IMAGE CREDIT. [robcares.com].

A La Sante!

By | Health | No Comments

It’s no secret that j’aime la France. It’s in my blood. And you know who else loves the French? The French. Besides their wine, cheese and “c’est la vie” attitude, one of their biggest bragging points is their health care system. In 2000 when the World Health Organization ranked health systems, France came out on top. The curious thing is that if you take a closer look, our red, white and blue cousins have health care very similar to ours yet spend about half of what we do.

So how do they do it? The French have coverage in two ways. The first is through the government’s Sécurité Sociale. Each working person pays an income tax to finance universal coverage. If you’re not working, pas de problème, there are taxes on tobacco, alcohol and pharmaceuticals that also help pay for universal coverage.  De plus, co-pays were most recently added to the pot. The Sécurité Sociale pays for 70 percent of fees and the customer pays the remaining 30 percent if you’re referred by or seeing a primary care physician. This may sound high to an American, but fees are set each year by the government and they are also made known to the patient so prices stay low even though doctors are paid by fee-for-service. In every doctor’s office and hospital the cost of every service provided is presented in clear view.

Even though 100 percent of the population is covered through Sécurité Sociale, more than 92 percent of the population also buys supplemental insurance. This can help pay for that extra 30 percent and give you coverage for some bonus services. This insurance can be private, but providers are not allowed to compete by lowering health premiums. Instead they can offer different benefits and ways to cover the 30 percent.  Supplemental insurance is also provided by employers with about half of the cost split by an employer and employee.

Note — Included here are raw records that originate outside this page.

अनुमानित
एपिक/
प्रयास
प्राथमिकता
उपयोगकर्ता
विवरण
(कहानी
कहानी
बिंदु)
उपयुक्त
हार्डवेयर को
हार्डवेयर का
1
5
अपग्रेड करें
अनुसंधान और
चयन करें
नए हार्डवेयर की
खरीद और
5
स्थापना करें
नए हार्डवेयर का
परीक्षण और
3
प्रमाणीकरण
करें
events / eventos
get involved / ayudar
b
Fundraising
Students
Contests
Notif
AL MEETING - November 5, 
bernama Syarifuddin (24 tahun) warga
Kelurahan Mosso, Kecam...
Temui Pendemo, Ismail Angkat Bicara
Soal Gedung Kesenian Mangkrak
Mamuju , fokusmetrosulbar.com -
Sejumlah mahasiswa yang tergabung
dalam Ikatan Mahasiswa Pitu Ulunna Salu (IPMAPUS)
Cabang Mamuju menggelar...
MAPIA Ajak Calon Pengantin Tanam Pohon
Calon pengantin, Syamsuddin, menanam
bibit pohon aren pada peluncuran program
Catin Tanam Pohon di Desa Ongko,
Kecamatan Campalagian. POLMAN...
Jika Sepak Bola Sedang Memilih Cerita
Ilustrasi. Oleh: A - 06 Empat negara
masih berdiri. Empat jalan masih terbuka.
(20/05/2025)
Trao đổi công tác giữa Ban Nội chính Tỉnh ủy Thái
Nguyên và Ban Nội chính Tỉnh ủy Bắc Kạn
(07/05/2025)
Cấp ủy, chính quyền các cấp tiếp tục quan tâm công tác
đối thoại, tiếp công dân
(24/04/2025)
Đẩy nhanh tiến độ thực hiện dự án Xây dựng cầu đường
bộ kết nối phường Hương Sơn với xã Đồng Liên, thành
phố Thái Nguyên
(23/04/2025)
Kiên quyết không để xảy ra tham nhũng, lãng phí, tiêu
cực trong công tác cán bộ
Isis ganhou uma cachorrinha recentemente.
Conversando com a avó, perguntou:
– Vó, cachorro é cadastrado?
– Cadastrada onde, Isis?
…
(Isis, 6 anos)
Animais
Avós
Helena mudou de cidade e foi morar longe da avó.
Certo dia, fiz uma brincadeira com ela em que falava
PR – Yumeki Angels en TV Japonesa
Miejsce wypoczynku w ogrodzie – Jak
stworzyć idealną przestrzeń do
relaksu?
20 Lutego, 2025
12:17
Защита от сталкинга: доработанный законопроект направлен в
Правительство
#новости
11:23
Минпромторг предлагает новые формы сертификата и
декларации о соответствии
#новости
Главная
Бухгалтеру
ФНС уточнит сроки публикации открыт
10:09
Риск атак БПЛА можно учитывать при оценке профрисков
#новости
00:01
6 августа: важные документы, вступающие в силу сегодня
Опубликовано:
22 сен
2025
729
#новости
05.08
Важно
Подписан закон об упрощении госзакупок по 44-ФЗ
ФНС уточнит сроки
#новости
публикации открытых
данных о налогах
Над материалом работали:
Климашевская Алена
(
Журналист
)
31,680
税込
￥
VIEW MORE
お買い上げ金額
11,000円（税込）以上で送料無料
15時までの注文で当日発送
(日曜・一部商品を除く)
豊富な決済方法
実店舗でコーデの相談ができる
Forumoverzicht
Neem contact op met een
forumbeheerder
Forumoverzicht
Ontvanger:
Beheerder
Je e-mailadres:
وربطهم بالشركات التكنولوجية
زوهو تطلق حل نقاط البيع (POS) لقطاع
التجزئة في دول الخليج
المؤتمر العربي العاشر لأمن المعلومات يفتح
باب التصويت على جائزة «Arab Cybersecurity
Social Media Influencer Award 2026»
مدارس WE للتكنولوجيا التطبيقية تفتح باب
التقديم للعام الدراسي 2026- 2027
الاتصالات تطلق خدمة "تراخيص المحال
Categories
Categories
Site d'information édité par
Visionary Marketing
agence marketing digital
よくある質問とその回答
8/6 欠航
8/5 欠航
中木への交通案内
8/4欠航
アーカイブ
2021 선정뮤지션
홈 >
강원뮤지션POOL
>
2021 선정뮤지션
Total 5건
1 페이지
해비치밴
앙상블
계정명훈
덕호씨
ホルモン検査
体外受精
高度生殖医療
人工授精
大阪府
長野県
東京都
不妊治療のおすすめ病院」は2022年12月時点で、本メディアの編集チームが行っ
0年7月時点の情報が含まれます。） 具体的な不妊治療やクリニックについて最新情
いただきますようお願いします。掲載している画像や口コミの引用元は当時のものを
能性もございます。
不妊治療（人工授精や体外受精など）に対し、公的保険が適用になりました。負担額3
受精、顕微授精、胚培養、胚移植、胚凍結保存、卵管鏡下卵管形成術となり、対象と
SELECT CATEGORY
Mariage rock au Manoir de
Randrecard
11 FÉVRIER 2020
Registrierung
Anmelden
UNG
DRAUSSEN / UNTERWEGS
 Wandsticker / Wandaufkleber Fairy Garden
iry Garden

Like ours, France’s health care system is not simple, but everyone has coverage. Even illegal immigrants — after they’ve been in country for three months — receive health insurance. And people can go to any doctor they please, unlike in the U.S. where you must stay within your insurers network. And coverage is cheap too. People pay small co-pays at doctor’s visits but to make it even fairer people with chronic illnesses, low-income people and pregnant mothers get free services.

The most magnifique component of France’s health care system is the little plastic health insurance card. The “carte vitale” or “life card” contain all the information needed for a doctor to not only adequately asses the patient but asses how the patient will pay. All medical records have been digital since the 1990s and tell the doctor every note, exam and service the patient has had. The processing of services is also done digitally by the “carte vitale.” The doctor inputs the services and this alerts the government and the supplemental insurance of payment which must be given to the doctor within three days. It’s fast and cuts down enormously on medical errors, unknowns and administrative costs.

En bref, when it comes to health care, the French get more bang for their buck. They have more freedom of choice, better quality, lower costs and more efficiency. Many French people still complain about the rising costs and doctors complain about their low salaries (a general practitioner in France will make about a third of what one in the U.S. makes). Both countries rely heavily on employer-based insurance, pay doctors by fee-for-service and both countries demand choice. But WHO ranked France’s system number one for many reasons — low infant mortality rates, higher life expectancies, low medical errors and low deaths in preventable illnesses. The French decided that health care for all is more important than free markets and excessive salaries, and it paid off. I think we can learn a thing or two from that.